Ce retrait est notamment justifié par le fait que le président João Lourenço doit se concentrer à ses nouvelles responsabilités confiées à la tête de l’Union Afrique. Cette décision intervient également après que l’Angola soit surprise d’une rencontre à Doha, entre le Président Kagame et Tshisekedi, sous la facilitation de l’Emir du Qatar.
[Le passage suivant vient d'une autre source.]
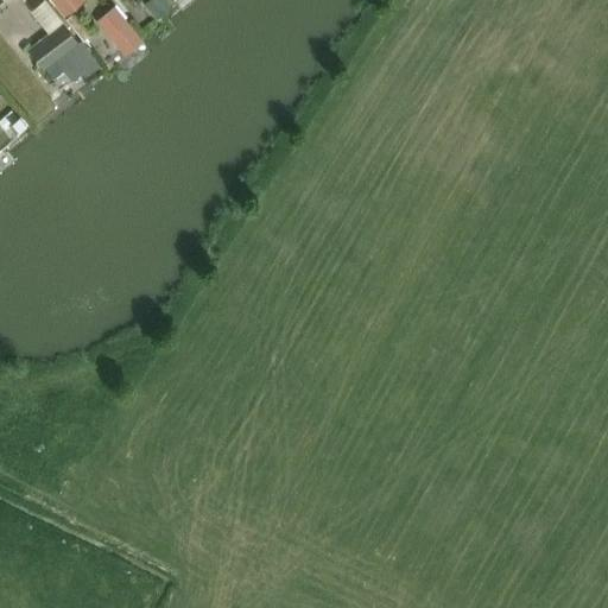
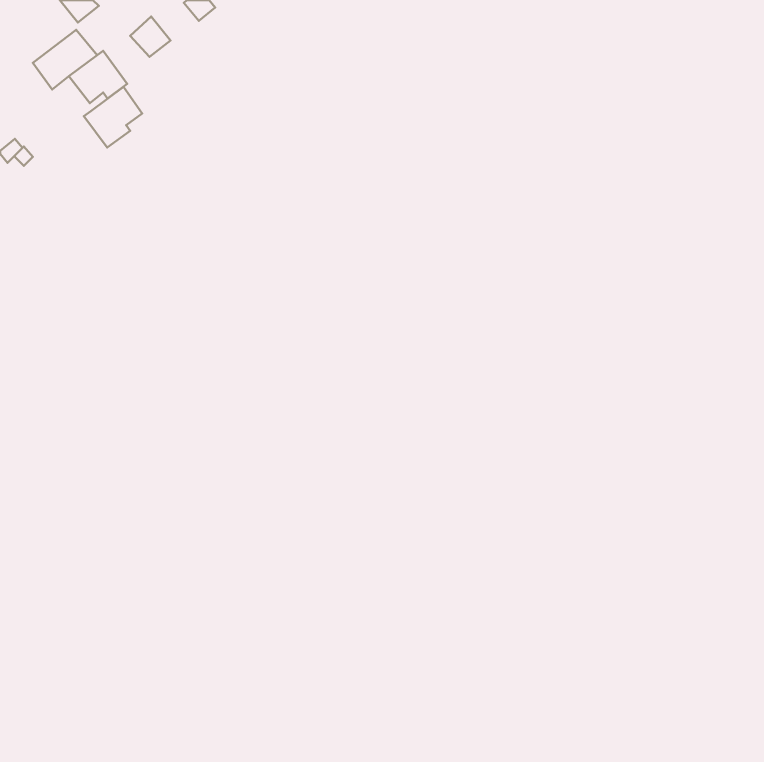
building: none -> [84,87,142,147]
Rencontre déroulée mardi 18 mars, le même jour du dialogue avorté entre Kinshasa et le M23/AFC à Luanda.
“Deux mois passés après la prise de la Présidence en exercice de l’Union Africaine, l’Angola considère qu’il est temps de se libérer de la responsabilité de médiateur de ce conflit à l’Est de la RDC à elle confié, pour se dédier de manière pleine aux priorités générales définies par l’Organisation continentale, liées à la paix et à la sécurité du continent dans son ensemble, aux projets des infrastructures, au commerce libre continental, à la lutte contre les épidémies, endémies et pandémies, au développement économique et social et à la justice des africains et des afro-descendants par des réparations”, écrit la présidence angolaise.
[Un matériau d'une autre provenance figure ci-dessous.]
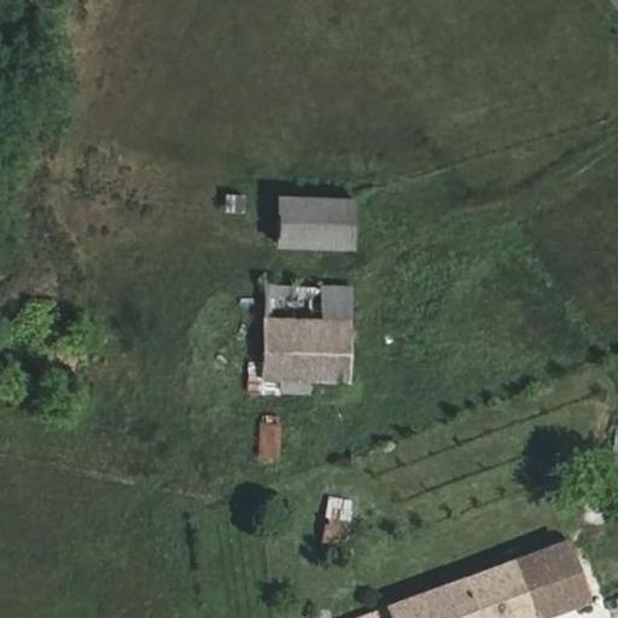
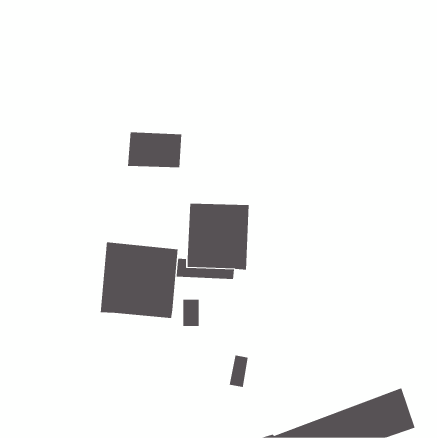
building: [276,194,354,245] -> [127,132,182,168]
building: none -> [100,242,178,319]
Toutefois, l’Angola note que Lourenço n’a ménagé aucun effort pour s’engager de manière sérieuse, énergique et aussi en termes de ressources, en vue d’obtenir la paix définitive à l’Est de la RDC et à chercher de normaliser les relations entre les deux pays voisins depuis que l’Union Africaine à attribuer au Président João Lourenço la responsabilité de mener la médiation du conflit entre la RDC et le Rwanda.
“A la fin de successives rondes de discussions, d’importants progrès au niveau ministériel ont étaient obtenus au mois de décembre 2024, auxquels la RDC s’est engagé à neutraliser les éléments de FDLR et le Rwanda à procéder au retrait de ses Forces de Défense du territoire congolais jusqu’aux limites des frontières entre les deux pays. Tenant compte que ces préalables étaient les principales revendications des parties, avec cet engagement, les conditions pour le sommet du 15 décembre de l’année passée, qui devrait se tenir à Luanda, étaient jugé crées. Mais, malheureusement, ceci n’a pas eu lieu vue l’absence du Rwanda à la rencontre.
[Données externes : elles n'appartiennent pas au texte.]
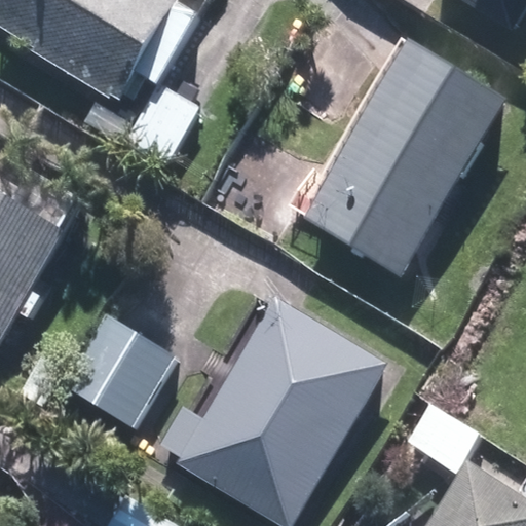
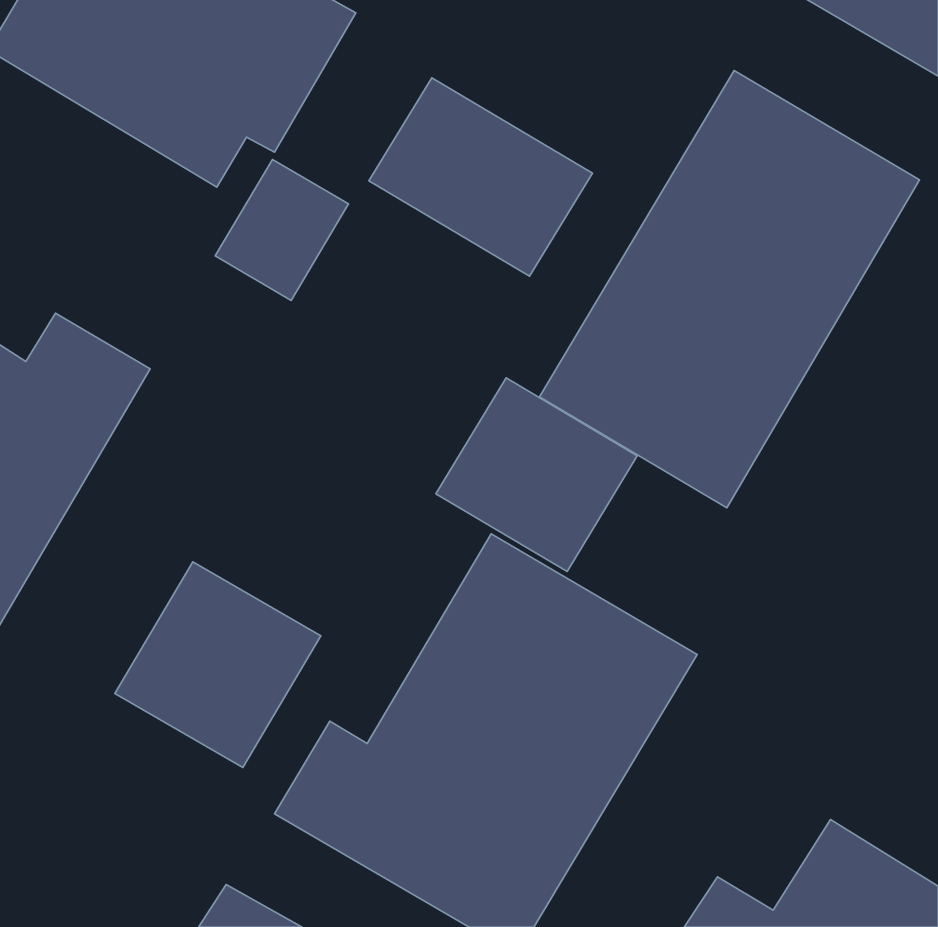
building: none -> [369,78,593,276]
building: none -> [436,378,637,572]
Par ailleurs, l’Angola souligne qu’elle a toujours crue qu’il devrait avoir, parallèlement à ce processus, des négociations directes entre le Gouvernement de la RDC et le M23.
A cet égard, elle y a travaillé et a pu obtenu le consentement des deux parties pour que la première ronde de ces négociations eût lieu à Luanda le 18 mars de l’année en cours, action nouvellement avortée in extremis par un ensemble des facteurs, dont certains externes et étranges aux processus africains déjà en cours.
Pour la suite du processus, elle fait savoir qu’avec la Commission de l’Union Africaine, un travail sera abouti pour trouver, dans les prochains jours, le Chef d’Etat du pays qui pourra assumer ce rôle de médiateur du conflit entre la RDC et le Rwanda, qui sera épaulé par les pays de la SADC, de la Communauté de l’Afrique de l’Est et les facilitateurs désignés au conflit.